• SOURCE
>> Start

Past Reviews

Regional Reviews: Connecticut and the Berkshires

Not About Nightingales
Williamstown Theatre Festival
Review by Fred Sokol

Also see Fred's reviews of Madame Mozart, the Lacrimosa and fuzzy: a new musical


Elizabeth Lail
Photo by Maria Baranova
Williamstown Theatre Festival, rejuvenating itself with an innovative artistic format, is presenting Tennessee Williams' searing, gripping drama, Not About Nightingales, on its Nikos stage through August 3. Williams, then 27, wrote the play in 1938 but it was not produced until 1998. Growing more tense each moment of its nearly three hour running time, the production demonstrates the playwright's genius, advocating for justice and freedom through emotional dialogue as he also develops a passionate romance. Director Robert O'Hara, his actors, and the creative team actualize Williams' vision with a heartwrenching depiction theatregoers must see.

Vanessa Redgrave, during the 1990s, discovered this play and that led to a production in London before it moved on to Houston's Alley Theatre. Not About Nightingales then ran at Circle In the Square Theatre in New York and was nominated for six Tony Awards.

>> End

• TO BE DONE
#1 How many Tony Award nominations did the New York production receive, according to the Not About Nightingales review?
#2 Write the next part of the Not About Nightingales review, starting after its final sentence.
The data that comes next has no connection to the Not About Nightingales review.

• EXTRACTED MATERIAL

>> Start

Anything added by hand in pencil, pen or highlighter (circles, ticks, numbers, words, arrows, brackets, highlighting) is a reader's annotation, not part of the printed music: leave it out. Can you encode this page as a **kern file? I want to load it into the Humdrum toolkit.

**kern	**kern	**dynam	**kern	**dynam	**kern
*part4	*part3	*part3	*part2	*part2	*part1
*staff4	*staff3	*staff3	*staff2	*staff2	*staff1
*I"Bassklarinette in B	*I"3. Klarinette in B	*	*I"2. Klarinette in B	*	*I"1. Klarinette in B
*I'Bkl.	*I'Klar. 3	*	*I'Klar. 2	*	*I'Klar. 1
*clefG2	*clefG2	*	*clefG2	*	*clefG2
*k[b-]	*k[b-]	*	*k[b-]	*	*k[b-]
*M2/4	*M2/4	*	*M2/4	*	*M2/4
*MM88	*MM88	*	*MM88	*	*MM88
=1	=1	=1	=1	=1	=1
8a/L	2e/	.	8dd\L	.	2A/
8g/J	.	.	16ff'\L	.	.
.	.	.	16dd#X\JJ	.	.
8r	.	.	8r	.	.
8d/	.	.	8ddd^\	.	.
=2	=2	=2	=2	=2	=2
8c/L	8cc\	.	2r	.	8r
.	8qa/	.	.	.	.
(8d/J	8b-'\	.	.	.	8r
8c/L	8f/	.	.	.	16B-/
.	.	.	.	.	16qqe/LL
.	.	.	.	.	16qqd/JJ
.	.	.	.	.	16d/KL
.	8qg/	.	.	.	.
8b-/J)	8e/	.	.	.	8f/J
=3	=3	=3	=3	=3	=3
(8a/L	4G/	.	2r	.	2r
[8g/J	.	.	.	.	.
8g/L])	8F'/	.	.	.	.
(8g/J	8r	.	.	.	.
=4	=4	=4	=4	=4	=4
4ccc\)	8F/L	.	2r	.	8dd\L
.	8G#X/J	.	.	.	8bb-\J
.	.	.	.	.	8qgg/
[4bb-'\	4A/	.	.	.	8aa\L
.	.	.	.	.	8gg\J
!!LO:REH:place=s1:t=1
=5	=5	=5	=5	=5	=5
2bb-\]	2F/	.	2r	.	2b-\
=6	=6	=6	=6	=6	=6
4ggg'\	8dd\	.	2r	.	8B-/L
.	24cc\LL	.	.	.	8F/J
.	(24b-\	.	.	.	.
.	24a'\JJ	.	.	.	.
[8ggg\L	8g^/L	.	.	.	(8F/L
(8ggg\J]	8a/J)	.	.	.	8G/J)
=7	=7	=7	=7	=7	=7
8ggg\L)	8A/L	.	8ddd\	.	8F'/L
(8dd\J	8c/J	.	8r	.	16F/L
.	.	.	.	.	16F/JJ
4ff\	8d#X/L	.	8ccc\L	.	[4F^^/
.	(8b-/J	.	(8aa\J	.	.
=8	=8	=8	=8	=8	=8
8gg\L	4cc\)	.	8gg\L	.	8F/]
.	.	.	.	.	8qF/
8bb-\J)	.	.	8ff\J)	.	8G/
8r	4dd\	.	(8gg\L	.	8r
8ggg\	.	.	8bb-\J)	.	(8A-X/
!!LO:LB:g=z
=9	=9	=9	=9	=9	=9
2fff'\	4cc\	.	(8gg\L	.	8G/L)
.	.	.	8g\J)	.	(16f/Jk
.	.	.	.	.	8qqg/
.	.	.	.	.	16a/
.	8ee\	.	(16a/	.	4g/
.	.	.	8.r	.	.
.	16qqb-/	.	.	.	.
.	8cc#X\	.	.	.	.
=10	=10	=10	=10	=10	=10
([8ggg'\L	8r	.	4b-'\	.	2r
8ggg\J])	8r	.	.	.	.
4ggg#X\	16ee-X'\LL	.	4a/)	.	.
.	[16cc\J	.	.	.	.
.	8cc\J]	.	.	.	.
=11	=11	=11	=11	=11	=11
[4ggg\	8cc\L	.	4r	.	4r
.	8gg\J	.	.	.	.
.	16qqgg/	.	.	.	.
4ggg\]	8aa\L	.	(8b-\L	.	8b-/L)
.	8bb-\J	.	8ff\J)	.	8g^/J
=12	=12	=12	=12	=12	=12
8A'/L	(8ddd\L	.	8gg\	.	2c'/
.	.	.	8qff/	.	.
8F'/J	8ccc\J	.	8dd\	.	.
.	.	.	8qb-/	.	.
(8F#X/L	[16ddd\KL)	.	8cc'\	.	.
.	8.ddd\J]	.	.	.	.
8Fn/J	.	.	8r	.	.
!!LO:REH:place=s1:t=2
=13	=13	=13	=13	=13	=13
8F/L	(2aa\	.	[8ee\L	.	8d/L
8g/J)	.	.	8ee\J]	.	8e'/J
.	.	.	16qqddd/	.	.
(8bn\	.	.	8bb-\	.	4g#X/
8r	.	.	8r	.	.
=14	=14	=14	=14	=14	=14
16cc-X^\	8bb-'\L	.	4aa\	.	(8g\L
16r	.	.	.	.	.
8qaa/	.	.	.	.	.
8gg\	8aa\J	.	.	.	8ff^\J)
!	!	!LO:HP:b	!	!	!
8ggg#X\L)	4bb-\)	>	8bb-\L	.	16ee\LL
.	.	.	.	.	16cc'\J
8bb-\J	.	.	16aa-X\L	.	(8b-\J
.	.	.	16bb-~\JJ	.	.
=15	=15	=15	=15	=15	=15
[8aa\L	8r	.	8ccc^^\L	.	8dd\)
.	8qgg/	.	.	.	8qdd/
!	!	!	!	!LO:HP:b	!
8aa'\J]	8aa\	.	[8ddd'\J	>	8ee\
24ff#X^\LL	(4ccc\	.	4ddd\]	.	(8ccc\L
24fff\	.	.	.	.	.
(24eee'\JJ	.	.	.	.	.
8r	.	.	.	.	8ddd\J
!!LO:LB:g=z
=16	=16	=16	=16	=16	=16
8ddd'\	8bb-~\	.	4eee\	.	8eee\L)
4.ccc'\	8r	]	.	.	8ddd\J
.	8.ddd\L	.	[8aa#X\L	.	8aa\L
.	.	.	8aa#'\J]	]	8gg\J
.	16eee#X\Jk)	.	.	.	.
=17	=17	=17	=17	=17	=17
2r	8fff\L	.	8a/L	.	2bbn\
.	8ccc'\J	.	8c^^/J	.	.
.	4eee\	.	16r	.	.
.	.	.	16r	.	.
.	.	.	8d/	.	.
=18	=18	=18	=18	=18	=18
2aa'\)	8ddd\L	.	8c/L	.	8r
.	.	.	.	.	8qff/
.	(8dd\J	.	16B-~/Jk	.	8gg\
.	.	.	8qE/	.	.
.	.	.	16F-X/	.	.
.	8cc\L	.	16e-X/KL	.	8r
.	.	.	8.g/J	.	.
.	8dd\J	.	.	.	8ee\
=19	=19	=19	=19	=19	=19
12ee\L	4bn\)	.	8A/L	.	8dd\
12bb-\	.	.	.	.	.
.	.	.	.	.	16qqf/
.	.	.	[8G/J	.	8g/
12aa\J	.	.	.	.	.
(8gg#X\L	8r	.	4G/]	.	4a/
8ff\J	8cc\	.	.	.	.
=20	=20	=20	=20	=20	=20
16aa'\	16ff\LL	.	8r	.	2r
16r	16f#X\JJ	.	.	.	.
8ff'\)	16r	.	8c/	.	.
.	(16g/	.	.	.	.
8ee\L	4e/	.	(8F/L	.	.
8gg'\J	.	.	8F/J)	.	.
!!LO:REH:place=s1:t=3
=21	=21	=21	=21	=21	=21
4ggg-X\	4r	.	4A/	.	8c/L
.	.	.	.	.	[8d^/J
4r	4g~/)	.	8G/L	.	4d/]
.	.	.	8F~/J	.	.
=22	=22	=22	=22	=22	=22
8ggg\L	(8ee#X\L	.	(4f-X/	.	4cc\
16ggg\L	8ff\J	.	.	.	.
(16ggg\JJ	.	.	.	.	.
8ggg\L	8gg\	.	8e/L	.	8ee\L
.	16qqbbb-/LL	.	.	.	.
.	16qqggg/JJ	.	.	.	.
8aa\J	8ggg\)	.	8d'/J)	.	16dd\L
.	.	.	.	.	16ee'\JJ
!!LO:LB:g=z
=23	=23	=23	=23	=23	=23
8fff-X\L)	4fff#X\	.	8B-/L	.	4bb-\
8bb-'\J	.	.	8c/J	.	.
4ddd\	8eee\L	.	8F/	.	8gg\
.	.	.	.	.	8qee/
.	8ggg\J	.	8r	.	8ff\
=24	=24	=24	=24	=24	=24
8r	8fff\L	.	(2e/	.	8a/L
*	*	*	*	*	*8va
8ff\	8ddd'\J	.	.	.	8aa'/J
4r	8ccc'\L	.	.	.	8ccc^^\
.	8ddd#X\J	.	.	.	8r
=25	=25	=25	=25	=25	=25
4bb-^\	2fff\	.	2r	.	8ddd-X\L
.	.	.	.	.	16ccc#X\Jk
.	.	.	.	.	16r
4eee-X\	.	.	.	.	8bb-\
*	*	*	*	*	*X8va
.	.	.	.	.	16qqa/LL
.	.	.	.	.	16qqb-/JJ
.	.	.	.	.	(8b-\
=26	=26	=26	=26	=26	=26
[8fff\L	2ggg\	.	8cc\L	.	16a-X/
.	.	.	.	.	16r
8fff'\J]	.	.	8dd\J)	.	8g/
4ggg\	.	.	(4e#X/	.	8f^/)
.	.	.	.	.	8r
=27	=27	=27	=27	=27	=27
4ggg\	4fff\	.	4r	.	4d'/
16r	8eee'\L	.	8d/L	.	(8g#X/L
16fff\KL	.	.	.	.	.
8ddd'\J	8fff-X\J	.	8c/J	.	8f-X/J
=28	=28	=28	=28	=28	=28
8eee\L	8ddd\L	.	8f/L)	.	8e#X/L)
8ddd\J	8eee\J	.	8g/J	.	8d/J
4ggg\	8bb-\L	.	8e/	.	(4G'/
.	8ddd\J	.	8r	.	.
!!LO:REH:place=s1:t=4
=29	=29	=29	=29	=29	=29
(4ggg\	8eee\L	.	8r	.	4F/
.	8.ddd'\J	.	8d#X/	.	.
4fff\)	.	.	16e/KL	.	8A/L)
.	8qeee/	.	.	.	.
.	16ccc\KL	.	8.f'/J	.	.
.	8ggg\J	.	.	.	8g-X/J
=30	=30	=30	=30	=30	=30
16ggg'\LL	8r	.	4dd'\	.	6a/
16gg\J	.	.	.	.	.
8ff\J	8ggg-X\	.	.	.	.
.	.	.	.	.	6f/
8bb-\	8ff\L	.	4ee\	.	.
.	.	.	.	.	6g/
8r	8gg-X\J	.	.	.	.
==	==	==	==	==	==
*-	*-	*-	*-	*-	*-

>> End

• RESPONSES TO THE EXERCISE
#1 Six.

#2
Tennessee Williams learned that inmates were on strike in a Pennsylvania prison and that knowledge was his incentive for writing Nightingales. WTF scenic designer Diggle supplies movable, metal/steel bed frames which actors slide forward or backward as needed. The situation is stark and foreboding. Alex Jainchill's lighting effect very often glares red. Palmer Hefferan blasts sounds and noises when necessary.

Warden Whalen (Chris Messina) treats inmates with a complete lack of compassion. Butch (Brian Geraghty), a leader of men, urges fellow prisoners to strike until the quality of food dramatically improves. Some of the men generate intimate relationships. One individual seems to have a drug problem while all suffer from the torture of inhumane conditions. Then there's Jim (William Jackson Harper), who is more commonly known as Canary, a conflicted, unique soul. Jim is a prisoner who soon will be eligible for parole and he's also the warden's assistant. He might be Whalen's pipeline (canary, as in the chirping bird) to inner goings-on amongst the incarcerated, or he could represent hope and possibility for his peers. Jim shows more than one side of himself as he presents to Whalen or inmates or Eva.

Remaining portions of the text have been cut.